Abdullah Parlıyan Meali
Cehennemlikler, ondan yemeye ve karınlarını onunla şişirmeye mahkumdurlar.
Ahmet Varol Meali
Muhakkak ki onlar ondan yiyecekler ve karınları(nı) onunla dolduracaklardır.
Ali Bulaç Meali
Artık gerçekten, ondan yiyecekler böylelikle karınlarını ondan dolduracaklar.
Diyanet İşleri Meali (Eski)
İşte cehennemlikler bundan yerler, karınlarını onunla doldururlar.
Diyanet İşleri Meali (Yeni)
Cehennemlikler ondan yiyecekler ve onunla karınlarını dolduracaklardır.
Diyanet Vakfı Meali
(Cehennemdekiler) ondan yerler ve karınlarını ondan doldururlar.

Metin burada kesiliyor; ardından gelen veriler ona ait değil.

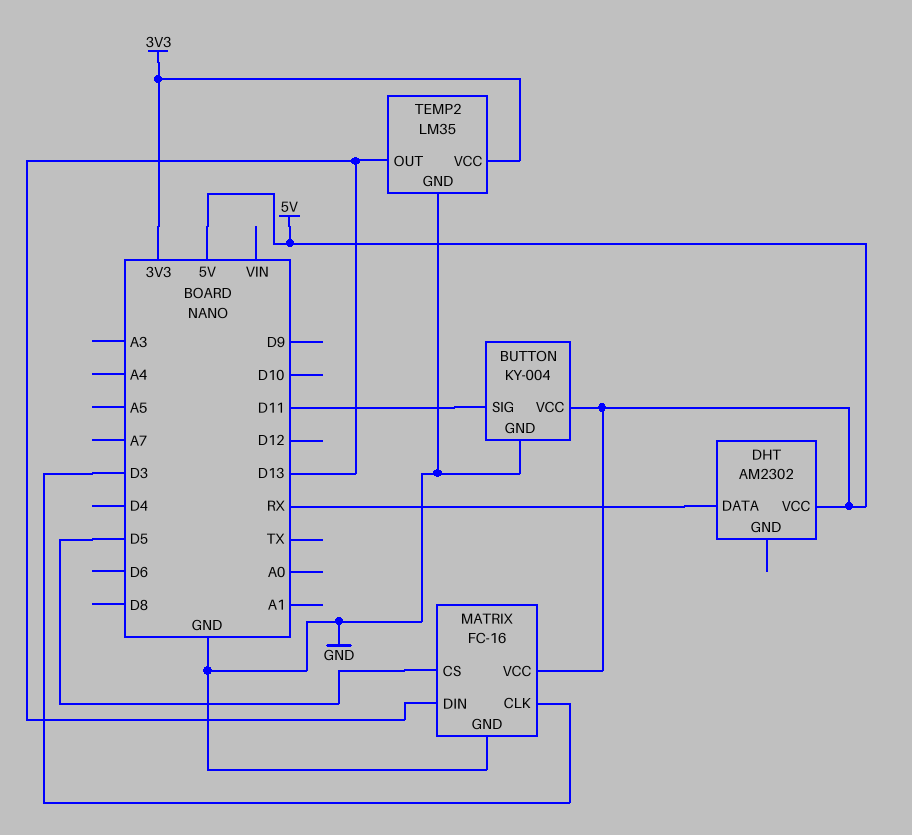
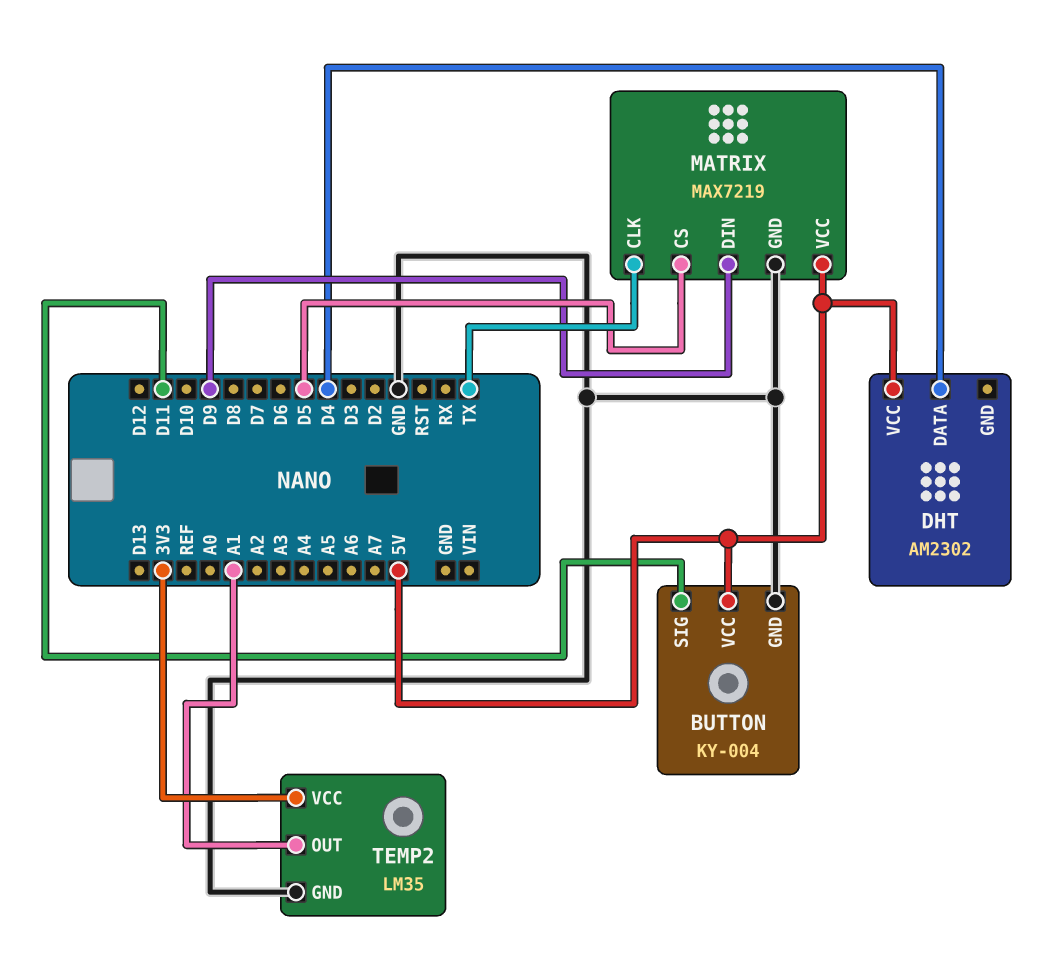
DHT pin DATA: RX -> D4
MATRIX: FC-16 -> MAX7219
MATRIX pin CLK: D3 -> TX
MATRIX pin DIN: D13 -> D9
TEMP2 pin OUT: D13 -> A1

Elmalılı Hamdi Yazır Meali
Mutlaka onlar, ondan yiyecekler de karınlarını bundan dolduracaklardır.
Elmalılı Meali (Orjinal)
Her halde onlar ondan yiyeceklerdir. Yiyecekler de ondan karınlarını dolduracaklardır
Hasan Basri Çantay Meali
İşte hakıykat onlar bundan yiyecekler, bu suretle karınlarını bundan dolduracaklar.
Hayrat Neşriyat Meali
Bundan sonra şübhesiz ki onlar, elbette bundan yiyecek kimseler olup, artık karınları(nı) bununla dolduracak olanlardır.
Ömer Nasuhi Bilmen Meali
Artık şüphe yok ki onlar, ondan elbette yiyicilerdir ve ondan karınlarını dolduruculardır.
Suat Yıldırım Meali
İşte o zalimler bunları yer ve karınlarını tıka basa doldururlar.
Şaban Piriş Meali
İşte onlar, bundan yerler ve karınlarını onunla doldururlar.
İbni Kesir
Onlar muhakkak ondan yiyecekler ve karınlarını onunla dolduracaklardır.
Seyyid Kutub
İşte cehennemlikler bundan yer ve karınlarını bununla doldururlar.
Tefhim-ul Kuran
Artık hiç tartışmasız, onlar, ondan yiyecekler, böylelikle karınlarını da ondan dolduracaklar.
Yusuf Ali (English)
Truly they will eat thereof(4074) and fill their bellies therewith.*
M. Pickthall (English)
And lo! they verily must eat thereof, and fill (their) bellies therewith.